Technology is an everyday necessity for many and a growing number of young people are relying on their phones and the internet each day.

But whose job is it to educate and protect young people from the risk that awaits when browsing the web?

Educating young people about online safety and protecting them from cyber bullying and grooming is vital with growing concerns of the risks of the internet.

Schools are at the centre of a debate as to whether they are doing enough when it comes to your child's safety when using the internet.

Many believe better knowledge and understanding of e-safety for young children should start in schools.

However, many teachers don't feel confident in teaching online safety, despite 73% having concerns of online risks such as sexting, grooming and cyber bullying are on the rise.

Overwhelmingly, 70% of secondary school teachers revealed they had encountered cyber bullying or trolling among pupils they've taught, according to a Point2Point survey.

Teachers have admitted to being in the 'dark' when it comes to what pupils are doing on their smartphones in school. 43% of teachers surveyed said they don't understand the digital content and apps that pupils are accessing on their personal devices whilst in school.

Point2Protect have launched a new e-safety service for schools with support from the UK Safer Internet Centre, to help schools manage these online threats. The service is more advanced than typical "stop and block" e-safety tools. For the first time schools can understand how pupils are using the internet on all the devices they carry.

Child Internet Safety Expert, Professor Andy Phippen, said: "This research suggests that schools may not be doing enough to protect pupils from the dangers of the digital world. Further training, technology and resources are needed to support teachers as more and more students carry powerful tablets and smartphones into school.

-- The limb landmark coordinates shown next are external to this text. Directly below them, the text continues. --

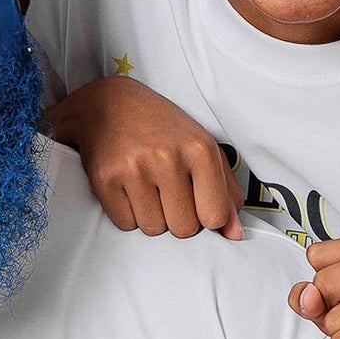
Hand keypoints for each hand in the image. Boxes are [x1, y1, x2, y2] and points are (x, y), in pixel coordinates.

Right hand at [46, 77, 241, 238]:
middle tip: (166, 190)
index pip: (214, 216)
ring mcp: (134, 168)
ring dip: (151, 215)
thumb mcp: (202, 148)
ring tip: (146, 187)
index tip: (197, 202)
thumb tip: (234, 234)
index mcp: (199, 149)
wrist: (108, 104)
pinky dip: (127, 213)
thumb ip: (225, 191)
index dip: (207, 216)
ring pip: (153, 229)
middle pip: (184, 228)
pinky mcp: (105, 179)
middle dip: (177, 217)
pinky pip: (125, 224)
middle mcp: (168, 157)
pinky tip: (127, 188)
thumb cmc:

"Equally, it is important that we teach pupils about the safe use of the internet, rather than simply banning technology in schools, which, while perhaps seeming like an easy option, is actually preventing the fantastic opportunities mobile tech provides for both formal and informal learning."

Ian Skeels, Director of Point2Protect, explained: "For too long there's been confusion between government, schools, and parents over whose responsibility it is to protect young people from harmful online content, both within the classroom and beyond. Our service provides the transparent oversight schools need to identify potential issues and start a positive, open dialogue between teachers and pupils about appropriate online behaviour."